Spark Rising

With her attention on the car behind them, she ran into Jackson.

 

“Pay attention,” he grunted. He had stopped beside one of the caravan cars. He leaned out, looking around the front of the car next to them. They slipped between the car and the truck it was tethered to, high-stepping over the joint. Ahead, she could see Alex in a similar position between a car and truck about twenty feet away, hidden in shadow. He leaned back against the car, nodding at Jackson when they appeared. The half-light of dusk colored his face grim before he darted away again.

 

They followed, racing across the opening, avoiding fleeing people who had realized too late there was no safety in following orders and remaining in their cars.

 

In front of her, a man wearing black and grey lunged to grapple with a fleeing caravaner, likely a truck tech from his rough, stained clothing. He gripped the back of the man’s collar and dragged him screaming back. The tech got in a kick and two blows before his attacker’s knife took him across the throat. The man gurgled and flopped over to try and crawl away, arterial blood spraying out before him into the dirt.

 

The agent, face set and focused in a familiar expression, already rose. He went in search of his next victim, even as Jackson pulled her away behind the attacker.

 

Was this the same horror Jackson felt earlier?

 

“Lena, come on!” He jerked at her hand again, pulling her with him toward the shelter of another car. They moved along the side of it, fast, before he pulled up shy of the end. He released her hand to grip her shoulder, exerting pressure to force her down behind a tire. She leaned her face out around the tire, trying to catch some glimpse of Alex ahead of them. Why were they stopping?

 

A movement from beneath the car flashed in her peripheral vision.

 

A boy cowered beneath it. Dirt clung to the silent tears and mucous flowing down his muddy, contorted face. He looked frantically around, trying to figure out which way to go. His enormous eyes reminded her of Marissa.

 

Lena dropped to her belly and squeezed under the car, reaching for the boy. He scrambled away, back and sideways.

 

“It’s okay, it’s okay.”

 

The boy scrambled back farther, terrified.

 

“No, no, it’s okay. You can come with us. You’ll be safe.” She lunged forward to grip his wrist before he could reveal himself by crawling back out of the shelter of the car on the other side. His thin, muddy wrist slipped through her fingers. Hissing with frustration and fear, she went after him.

 

He rolled out, stopped, stared up for a second, and then scrambled to his feet and ran away. Lena crawled to the edge to run after him. She froze when a pair of men’s boots stepped from behind the tire on the other side of the car.

 

A man dropped down to look under the car. He wore black and grey.

 

He lashed out with the club in his hand, smashing it into her forehead.

 

Darkness and pain warred with blurred vision.

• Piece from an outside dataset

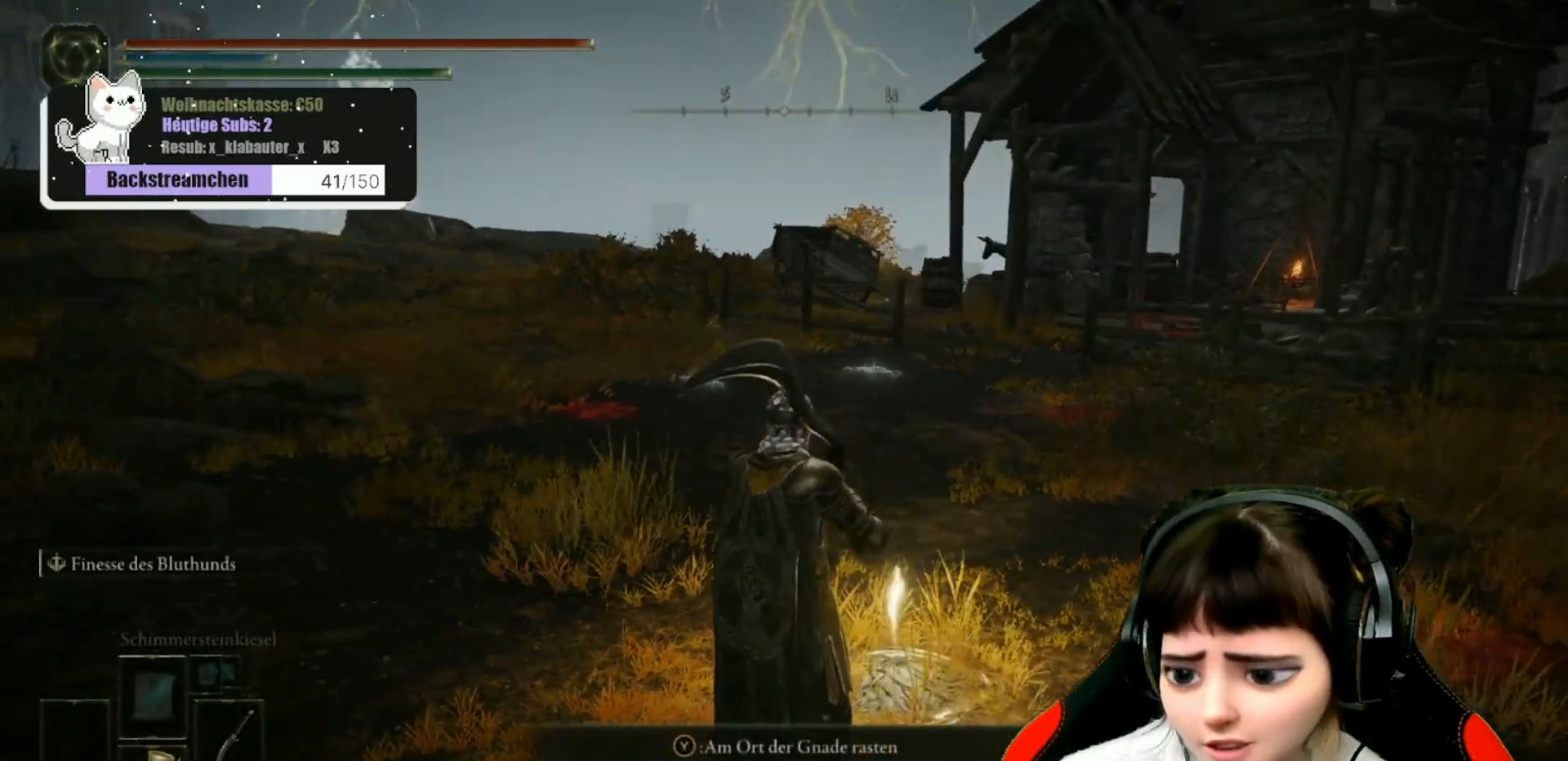
{"buttons": ["Y"], "left_stick": "center", "right_stick": "center", "events": [[483, "Y", "down"]]}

She tried to focus through a wash of involuntary tears as he grabbed her under the arms and pulled her from beneath the car.

 

He slid his hand into her hair, gripping it and holding her head firmly in place.

 

Did he have a collar in his free hand?

 

She had to focus, to talk to the Dust. Stop him. End him! Her brain tried to swim to black, but she fought it. She reached up, clawed at his face, his eyes. As soon as her fingers made contact, the Dust responded. He fell, heart stopped, dead already. She didn’t even know what had happened to him.

 

The Dust had chosen.

 

She fell to one knee and slumped against the side of the car. Through the darkness, as if from very far away, she could hear Jackson call out, searching for her on the other side.

 

“I’m here.” The words were almost inaudible even to her own ears. She pressed her hand to her forehead. Pain seared at her touch. The torn skin peeled away from a lump already firming. Her hand came away bloody. She pushed herself to a stand. She had to get back to Jackson.

 

Movement in the tree line a hundred feet away caught her attention. A blond man, tall and thin, hurried into the trees. Recognition zinged through her. Rage roared after it.

 

Lucas.

 

Her legs jerked into motion, running after the man who’d tortured her. She didn’t even look back until she made the trees herself.

 

She wasn’t sure if the falling night or the pain spreading from within her head made the caravan darken behind her. Cars burned bright in the closing black, brilliant points that made her eyes swim. She blinked. No pain. No pain.

 

Jackson tore through the center of the caravan after her.

 

A faint shout sounded behind him. Alex pursued them, as well, shooting every man in grey and black along the way, leaving splashes of blood behind him. Apparently subterfuge wasn’t a priority anymore.

 

Was that croaking sound her voice? It didn’t matter whether they heard her calling them. The dark beneath the trees would hide her from them if she went in after Lucas.